Stored data entries:
= = = = =

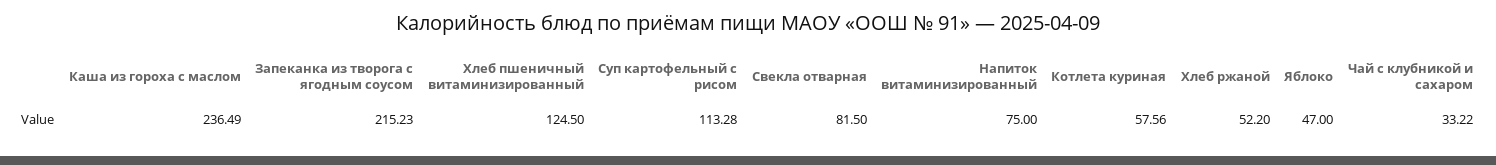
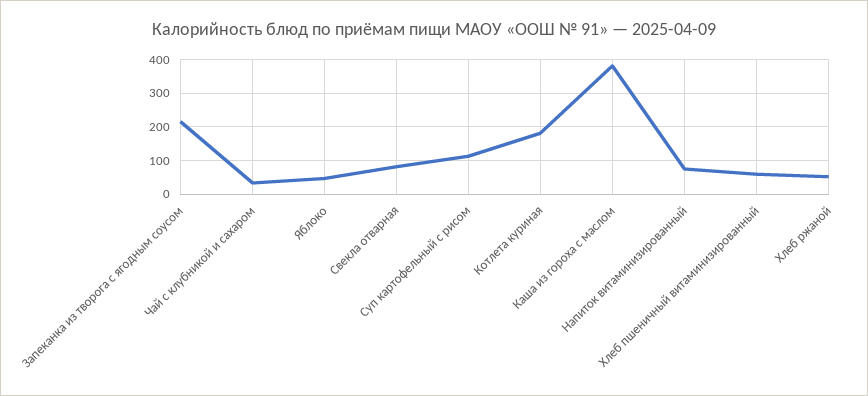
  {
-   "Каша из гороха с маслом": 236.49,
+   "Каша из гороха с маслом": 380,
    "Запеканка из творога с ягодным соусом": 215.23,
-   "Хлеб пшеничный витаминизированный": 124.5,
+   "Хлеб пшеничный витаминизированный": 60,
    "Суп картофельный с рисом": 113.28,
    "Свекла отварная": 81.5,
    "Напиток витаминизированный": 75,
-   "Котлета куриная": 57.56,
+   "Котлета куриная": 180,
    "Хлеб ржаной": 52.2,
    "Яблоко": 47,
    "Чай с клубникой и сахаром": 33.22
  }

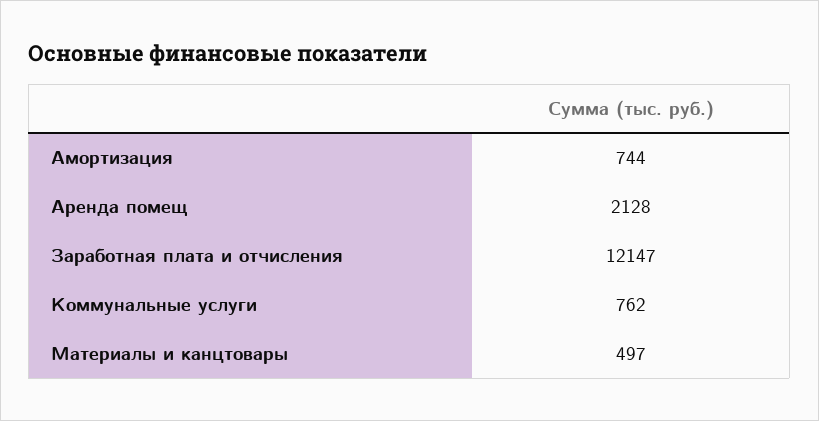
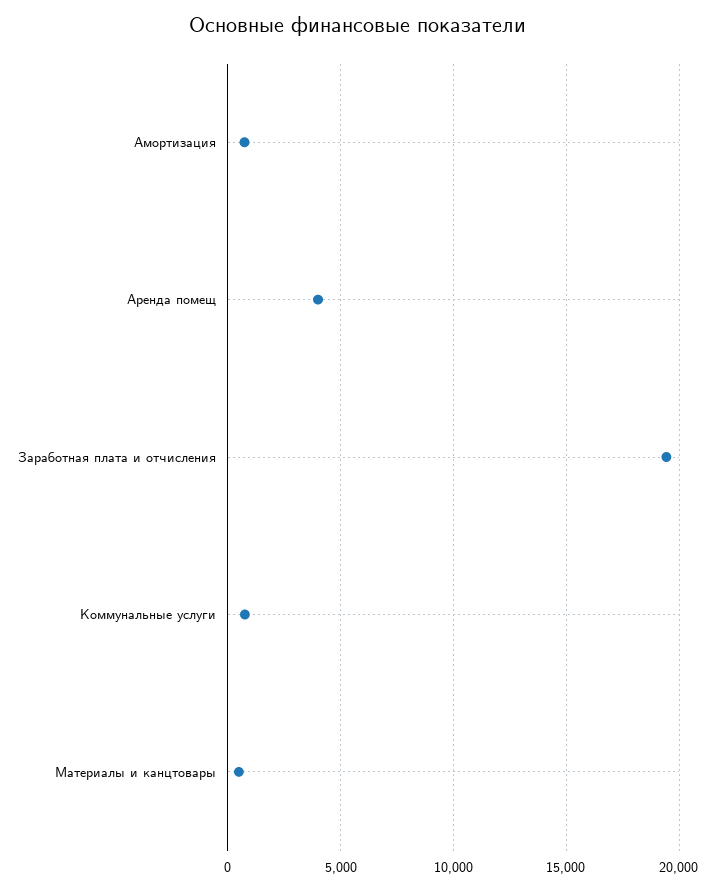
  {
    "Амортизация": 744,
-   "Аренда помещ": 2128,
+   "Аренда помещ": 4000,
-   "Заработная плата и отчисления": 12147,
+   "Заработная плата и отчисления": 19500,
    "Коммунальные услуги": 762,
    "Материалы и канцтовары": 497
  }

= = = = =

Task directions:
With the pictures left aside, write out all of the records above exactly.

Response for this exercise:
  {
-   "Каша из гороха с маслом": 236.49,
+   "Каша из гороха с маслом": 380,
    "Запеканка из творога с ягодным соусом": 215.23,
-   "Хлеб пшеничный витаминизированный": 124.5,
+   "Хлеб пшеничный витаминизированный": 60,
    "Суп картофельный с рисом": 113.28,
    "Свекла отварная": 81.5,
    "Напиток витаминизированный": 75,
-   "Котлета куриная": 57.56,
+   "Котлета куриная": 180,
    "Хлеб ржаной": 52.2,
    "Яблоко": 47,
    "Чай с клубникой и сахаром": 33.22
  }

  {
    "Амортизация": 744,
-   "Аренда помещ": 2128,
+   "Аренда помещ": 4000,
-   "Заработная плата и отчисления": 12147,
+   "Заработная плата и отчисления": 19500,
    "Коммунальные услуги": 762,
    "Материалы и канцтовары": 497
  }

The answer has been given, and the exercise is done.